A potential use scenario would be that of a science manager facing questions from non-scientists, from either within or outside of the department. Science managers are often the point of contact for media inquiries and governmental officials who are seeking general information about salmon stocks. A common query is for comment on the most recent year of salmon returns, or to describe the health of a population aggregate (such as all populations within the Fraser, all populations located in the greater Vancouver area, etc).
If a science manager received a call from a member of the press who had a general inquiry about the current state of Fraser river salmon, they could pull up the dashboard and refer first to the map and tree plot, which display status for individual populations across the entire river. The manager might browse these plots and answer that the health of populations varied throughout the watershed, as indicated by the distribution of different status glyphs across these plots, but CUs in the upper watershed tended to have lower status than those in the lower watershed. If the reporter asked if there were areas of concern, the manager could identify the CUs assigned a “red” status on the tree plot, and report those CUs to the reporter.
If the reporter asked for follow up on these regions or for specific details about these populations, the manager could then select “Red” under the “Select Conservation Status” filter, and see plots of population measures. The manager could then browse the bar and line plots to identify trends, outliers or features across these populations. Examining these plots suggests that population size is highly variable across these CUs, but all CUs showed a reduction in total recruits beginning in the late 1990s, and these have not recovered.

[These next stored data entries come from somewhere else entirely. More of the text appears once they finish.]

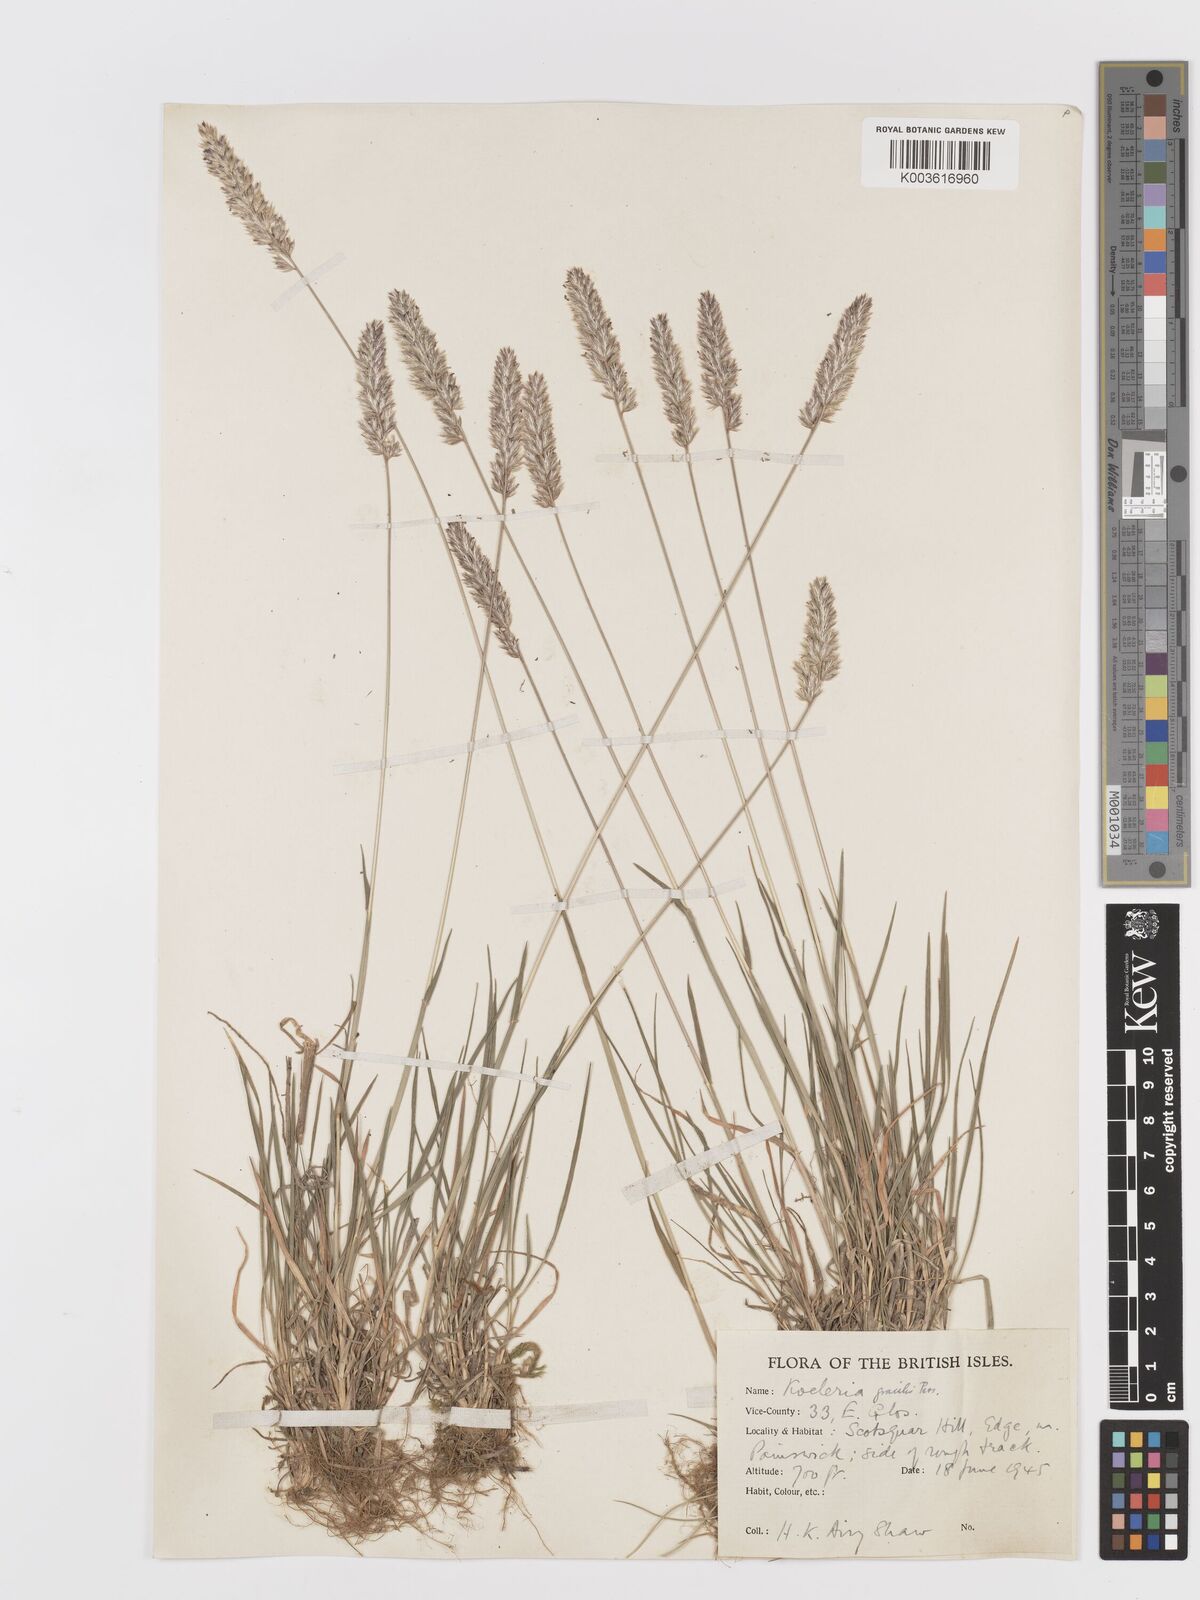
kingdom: Plantae
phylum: Tracheophyta
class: Liliopsida
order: Poales
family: Poaceae
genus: Koeleria
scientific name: Koeleria macrantha
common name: Crested hair-grass
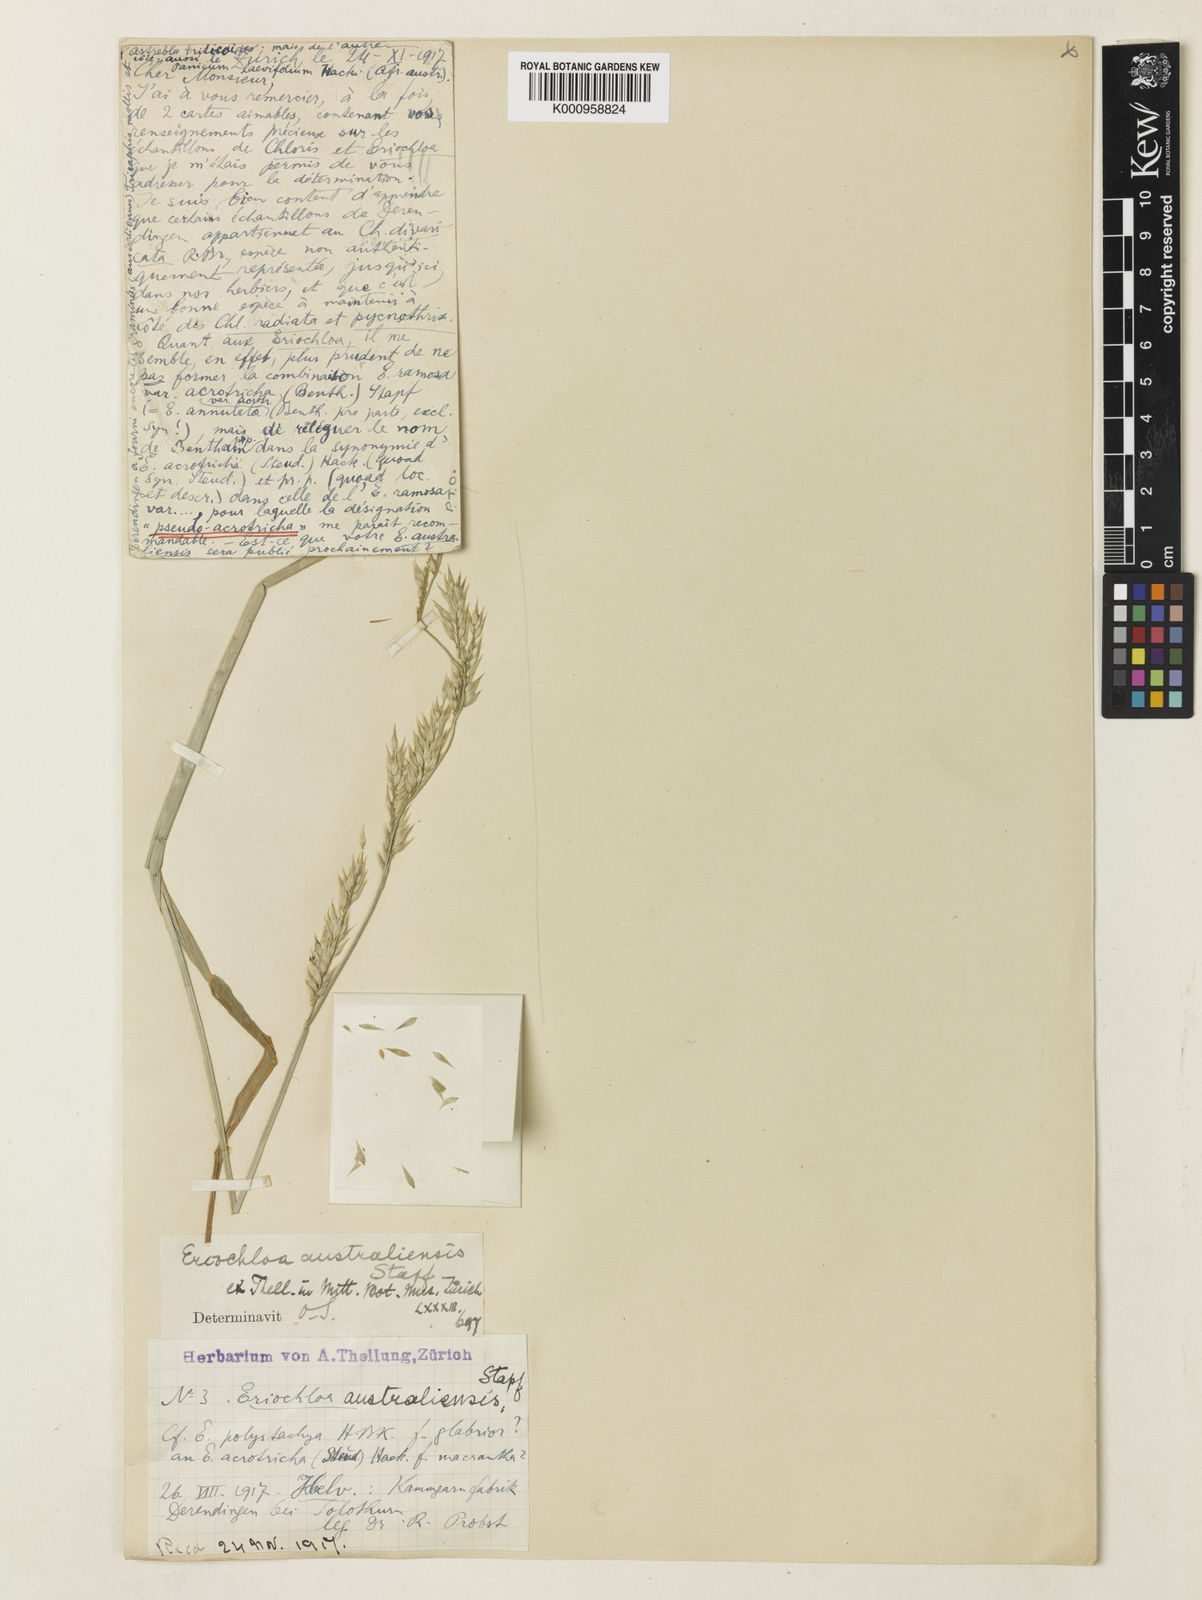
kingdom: Plantae
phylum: Tracheophyta
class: Liliopsida
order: Poales
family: Poaceae
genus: Eriochloa
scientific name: Eriochloa australiensis
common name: Australian cup grass
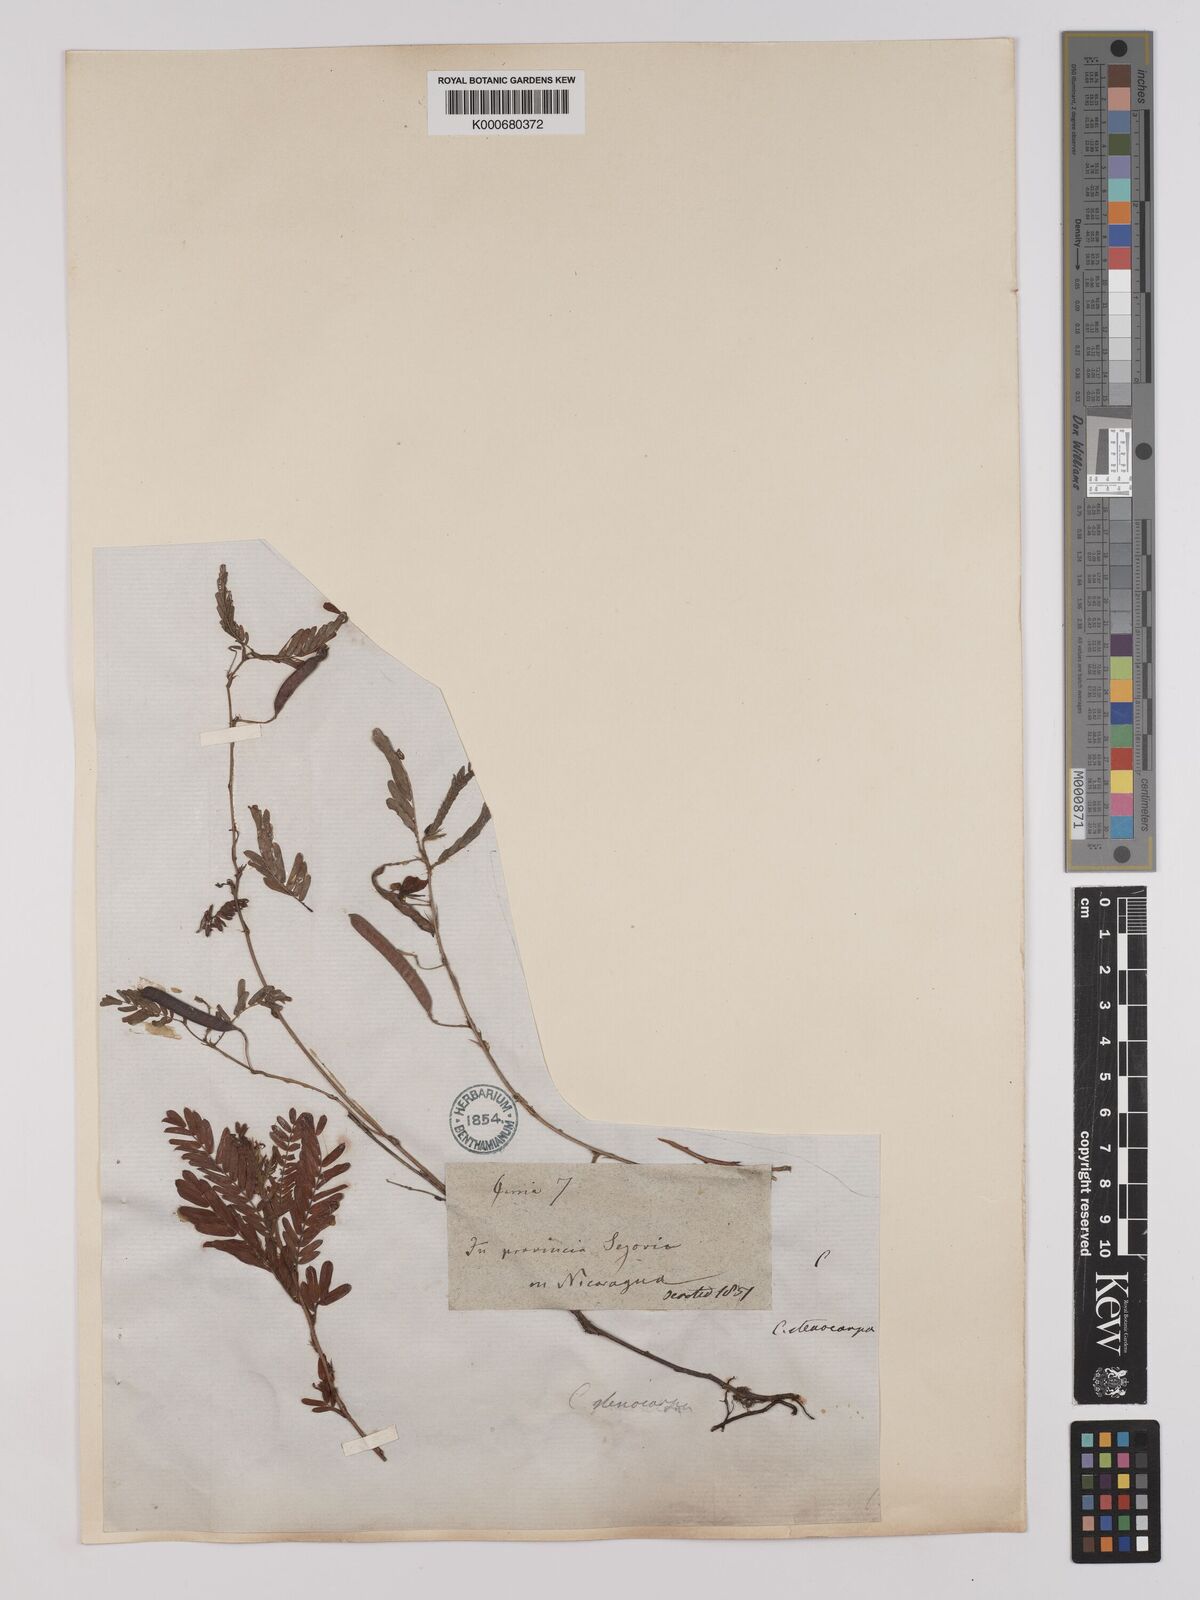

However, the smoothed productivity residual plot shows that productivity appears to be exhibiting a positive trend across most CUs and returning to the long-term average. The manager could also identify Cultus Lake as an outlier, where this CU has continued to have sharp declines in productivity and population size.
In this scenario, the manager is able to rapidly browse the statuses of CUs across the Fraser river and identify features of that topology. Furthermore, they can filter items and compare them to discover trends or features in the data, and identify outliers. The visualization enables rapid exploration of the existing dataset and comparisons across CUs in a way that was not possible using the department’s existing visualizations. While there are ways to improve the visualization, this represents a significant improvement over current techniques.
This dashboard improves the ability of fisheries scientists within the DFO to explore information about salmon within the Fraser river. Existing techniques limited the ability of fisheries scientists to make comparisons across CUs, which is a task of central importance to their jobs. Providing an interactive visual interface should improve their ability to explore and consume the data. The development of quasi-geographic encodings such as the tree plot allow users to explore the topology of the Fraser river in ways they were not able to before, and provide an important emphasis on connectivity between attributes which has not been addressed by previous visualizations in the department. The development of more quasi-geographic plots could further the ability of scientists within the department to explore these relationships, and appears to be a promising area for further work. The use of more extensive user surveys and interviews also promises to improve my understanding of the tasks fisheries scientists need to complete as part of their job, and will in turn lead to the development of more effective visualizations.